Of course. But quality always takes time. There are multiple types of rules:

        <rule>
            <pattern>
                <marker>
                    <token>aanbestedingsplatformen</token>
                </marker>
            </pattern>
            <message>Het gebruikelijker meervoud voor 'aanbestedingsplatformen' is <suggestion>aanbestedingsplatforms</suggestion>.</message>
            <example correction="aanbestedingsplatforms">Ik vind <marker>aanbestedingsplatformen</marker> ongebruikelijk.</example>
        </rule>

And the other one (so far) is

        <rule>
            <pattern>
                <marker>
                    <token inflected="yes">liberalisatie</token>
                </marker>
            </pattern>
            <message>Een gebruikelijker woord voor 'liberalisatie' is 'liberalisering'.</message>
            <example type="incorrect">Ik vind <marker>liberalisatie</marker> ongebruikelijk.</example>
            <example>Een gebruikelijker woord is <marker>liberalisering</marker>.</example>
        </rule>

These rules are generated when the word frequency of both equivalent forms differ quite a bit.
But if they don’t differ that much, they will be consistency checking pairs.

So either way, they will have an effect on performance.

Of course there is an option to default switch off the rule. But I could also limit the amount of rules being generated using word frequency, reducing the quality.

What is your idea?

But having this list as a Java rule might be much faster. Also, you don’t have the issue with the XML becoming huge. If you send me the new XML by email, I can test its effects on performance.

Okay, I will.

I understand. But there will be multiple rules:
More common ,
plural, gaven vs gaven, does not need regexp
diminutive, kindjes vs kindertjes, needs regexp for last s, or more entries
More common synonyms reservering vs reservatie, boekenworm vs bookworm, fiets vs rijwiel
Form with or without concatenating s: drugstest vs drugtest.

Or… one data file with flag, and multiple messages possible, either in code, or in configurating header or file.

Results - all times are milliseconds per sentence, on average:

  • the grammar.xml in git: 25ms
  • the grammar.xml in git, without ONGEBRUIKELIJK_MEERVOUD: 22ms
  • the file you sent me: 30ms
  • the file you sent me, without UNUSUAL_WORDS: 23ms

So while UNUSUAL_WORDS adds 25% or so runtime, I think this is still okay.

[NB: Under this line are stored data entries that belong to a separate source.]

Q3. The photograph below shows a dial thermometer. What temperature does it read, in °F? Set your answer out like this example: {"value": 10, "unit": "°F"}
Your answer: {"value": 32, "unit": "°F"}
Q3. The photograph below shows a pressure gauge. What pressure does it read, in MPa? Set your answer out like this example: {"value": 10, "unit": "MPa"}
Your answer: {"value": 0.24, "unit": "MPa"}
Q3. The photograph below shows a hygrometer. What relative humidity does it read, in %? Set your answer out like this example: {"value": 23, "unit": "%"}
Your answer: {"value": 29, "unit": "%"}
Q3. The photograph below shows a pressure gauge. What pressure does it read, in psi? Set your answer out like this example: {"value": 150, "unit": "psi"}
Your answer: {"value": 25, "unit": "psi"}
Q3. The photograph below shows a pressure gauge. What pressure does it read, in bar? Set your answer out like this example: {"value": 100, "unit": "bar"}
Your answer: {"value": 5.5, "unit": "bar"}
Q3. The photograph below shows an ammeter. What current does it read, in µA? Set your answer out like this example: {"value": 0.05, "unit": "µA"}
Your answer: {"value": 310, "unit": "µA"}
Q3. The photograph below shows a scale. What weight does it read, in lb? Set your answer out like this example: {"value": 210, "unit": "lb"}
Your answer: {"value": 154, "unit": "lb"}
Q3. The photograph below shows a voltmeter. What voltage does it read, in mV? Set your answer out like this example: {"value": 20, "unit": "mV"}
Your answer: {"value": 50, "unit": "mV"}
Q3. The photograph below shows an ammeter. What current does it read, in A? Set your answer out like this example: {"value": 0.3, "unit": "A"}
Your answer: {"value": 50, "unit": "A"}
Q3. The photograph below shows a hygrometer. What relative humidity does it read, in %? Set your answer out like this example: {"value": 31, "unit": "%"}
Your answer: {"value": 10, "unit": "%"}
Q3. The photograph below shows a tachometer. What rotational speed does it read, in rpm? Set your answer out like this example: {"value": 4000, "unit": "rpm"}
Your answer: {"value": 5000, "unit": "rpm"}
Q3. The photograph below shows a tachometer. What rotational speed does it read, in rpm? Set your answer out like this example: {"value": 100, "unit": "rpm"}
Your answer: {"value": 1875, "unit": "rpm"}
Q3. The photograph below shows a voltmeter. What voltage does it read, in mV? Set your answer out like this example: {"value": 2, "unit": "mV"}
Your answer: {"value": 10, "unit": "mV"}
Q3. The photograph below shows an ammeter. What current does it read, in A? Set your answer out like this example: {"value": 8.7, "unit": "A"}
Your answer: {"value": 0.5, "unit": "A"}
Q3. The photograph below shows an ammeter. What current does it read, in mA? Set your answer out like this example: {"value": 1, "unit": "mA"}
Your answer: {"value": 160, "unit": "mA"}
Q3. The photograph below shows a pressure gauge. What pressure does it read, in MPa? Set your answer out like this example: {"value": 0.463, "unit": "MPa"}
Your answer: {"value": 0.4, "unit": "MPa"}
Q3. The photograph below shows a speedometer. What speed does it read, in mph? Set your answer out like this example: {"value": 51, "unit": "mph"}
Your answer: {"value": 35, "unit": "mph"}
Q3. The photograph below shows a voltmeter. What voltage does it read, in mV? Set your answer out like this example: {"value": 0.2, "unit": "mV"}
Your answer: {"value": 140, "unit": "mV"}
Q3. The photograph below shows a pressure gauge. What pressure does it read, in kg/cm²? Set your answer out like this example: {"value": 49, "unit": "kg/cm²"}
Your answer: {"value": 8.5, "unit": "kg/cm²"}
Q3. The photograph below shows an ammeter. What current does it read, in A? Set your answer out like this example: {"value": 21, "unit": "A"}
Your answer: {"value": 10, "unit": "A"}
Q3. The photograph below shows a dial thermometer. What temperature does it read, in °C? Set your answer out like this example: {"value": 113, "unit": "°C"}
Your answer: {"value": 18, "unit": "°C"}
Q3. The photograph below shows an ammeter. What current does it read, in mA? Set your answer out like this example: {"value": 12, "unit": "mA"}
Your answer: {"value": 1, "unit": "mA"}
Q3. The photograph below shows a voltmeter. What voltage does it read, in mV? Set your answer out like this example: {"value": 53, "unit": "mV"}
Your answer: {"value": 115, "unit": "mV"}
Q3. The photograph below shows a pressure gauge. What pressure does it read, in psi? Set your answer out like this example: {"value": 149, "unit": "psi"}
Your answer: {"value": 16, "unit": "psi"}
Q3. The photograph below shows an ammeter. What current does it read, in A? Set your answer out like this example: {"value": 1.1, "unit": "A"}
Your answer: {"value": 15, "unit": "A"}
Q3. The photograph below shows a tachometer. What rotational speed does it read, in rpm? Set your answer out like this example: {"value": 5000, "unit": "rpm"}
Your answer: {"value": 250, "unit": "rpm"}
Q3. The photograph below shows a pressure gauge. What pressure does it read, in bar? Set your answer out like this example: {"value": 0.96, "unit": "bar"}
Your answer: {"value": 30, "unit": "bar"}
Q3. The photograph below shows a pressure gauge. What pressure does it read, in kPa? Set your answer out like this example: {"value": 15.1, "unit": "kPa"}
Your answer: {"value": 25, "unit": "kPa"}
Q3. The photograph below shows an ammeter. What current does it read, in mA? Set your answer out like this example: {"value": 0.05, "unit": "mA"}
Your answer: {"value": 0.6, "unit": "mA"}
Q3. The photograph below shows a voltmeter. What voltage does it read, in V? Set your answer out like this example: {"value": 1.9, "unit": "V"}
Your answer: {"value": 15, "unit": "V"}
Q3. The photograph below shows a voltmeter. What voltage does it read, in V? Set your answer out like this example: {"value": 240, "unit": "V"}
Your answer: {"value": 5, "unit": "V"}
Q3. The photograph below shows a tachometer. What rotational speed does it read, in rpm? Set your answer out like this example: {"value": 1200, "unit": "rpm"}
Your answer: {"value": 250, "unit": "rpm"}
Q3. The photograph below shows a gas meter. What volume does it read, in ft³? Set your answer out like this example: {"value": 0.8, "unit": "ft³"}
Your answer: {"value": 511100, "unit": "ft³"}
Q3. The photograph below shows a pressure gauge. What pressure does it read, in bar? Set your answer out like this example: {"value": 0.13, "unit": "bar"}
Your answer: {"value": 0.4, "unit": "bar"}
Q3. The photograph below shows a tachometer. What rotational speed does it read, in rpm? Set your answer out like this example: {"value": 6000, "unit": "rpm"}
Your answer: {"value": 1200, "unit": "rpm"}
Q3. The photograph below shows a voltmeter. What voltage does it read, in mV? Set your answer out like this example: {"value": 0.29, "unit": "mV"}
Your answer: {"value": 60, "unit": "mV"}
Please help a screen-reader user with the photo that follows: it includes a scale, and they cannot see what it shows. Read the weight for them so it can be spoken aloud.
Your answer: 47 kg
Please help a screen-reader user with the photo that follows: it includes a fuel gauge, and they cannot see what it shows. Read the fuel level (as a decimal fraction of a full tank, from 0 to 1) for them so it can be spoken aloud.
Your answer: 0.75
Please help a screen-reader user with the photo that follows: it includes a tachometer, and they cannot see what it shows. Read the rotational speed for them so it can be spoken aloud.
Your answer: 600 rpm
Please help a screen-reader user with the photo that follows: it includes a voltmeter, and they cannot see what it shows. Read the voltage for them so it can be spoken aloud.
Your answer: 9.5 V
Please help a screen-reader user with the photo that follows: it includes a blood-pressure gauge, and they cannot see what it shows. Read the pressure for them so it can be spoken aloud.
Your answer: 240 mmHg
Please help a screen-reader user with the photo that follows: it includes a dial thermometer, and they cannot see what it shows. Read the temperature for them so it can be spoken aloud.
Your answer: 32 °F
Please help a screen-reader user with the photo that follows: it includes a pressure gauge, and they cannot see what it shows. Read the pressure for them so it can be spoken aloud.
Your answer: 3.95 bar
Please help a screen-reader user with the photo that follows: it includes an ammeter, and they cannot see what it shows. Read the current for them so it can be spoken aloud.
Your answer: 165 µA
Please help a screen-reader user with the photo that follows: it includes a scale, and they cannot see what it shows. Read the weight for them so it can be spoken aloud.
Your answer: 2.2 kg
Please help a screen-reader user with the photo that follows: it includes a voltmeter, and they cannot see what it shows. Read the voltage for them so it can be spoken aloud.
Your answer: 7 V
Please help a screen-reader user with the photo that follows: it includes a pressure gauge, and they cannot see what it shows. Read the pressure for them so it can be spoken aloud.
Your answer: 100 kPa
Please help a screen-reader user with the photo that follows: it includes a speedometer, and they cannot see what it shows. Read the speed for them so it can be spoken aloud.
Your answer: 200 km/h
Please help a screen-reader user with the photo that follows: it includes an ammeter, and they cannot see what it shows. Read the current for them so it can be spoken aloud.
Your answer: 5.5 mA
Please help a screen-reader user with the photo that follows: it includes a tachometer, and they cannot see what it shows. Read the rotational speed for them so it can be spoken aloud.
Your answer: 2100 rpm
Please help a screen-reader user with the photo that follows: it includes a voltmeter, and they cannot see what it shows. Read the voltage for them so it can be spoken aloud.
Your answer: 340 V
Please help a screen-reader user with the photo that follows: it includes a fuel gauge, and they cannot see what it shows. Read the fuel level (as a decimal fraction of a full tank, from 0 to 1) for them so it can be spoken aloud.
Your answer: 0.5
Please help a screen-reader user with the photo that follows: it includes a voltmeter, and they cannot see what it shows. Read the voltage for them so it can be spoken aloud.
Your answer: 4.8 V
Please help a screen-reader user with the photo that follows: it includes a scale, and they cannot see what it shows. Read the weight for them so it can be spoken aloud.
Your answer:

Ukrainian splits its rules into several files, if you want, we can do that for Dutch, too (requires small change to Dutch.java).

That might be an idea for managability reasons. I will have a look at Ukr first, to see what it looks like.

Here’s another measurement, which looks worse, but I guess we can live with it:

https://languagetool.org/regression-tests/performance-nl.png

Okay. It is all in the Java rule now.

There are a lot of (almost equally frequent) spelling variations of more words. I am in doubt of adding those to the consistency rule, since i read the report it might slow things down for larger documents.

Will have to find a test for that.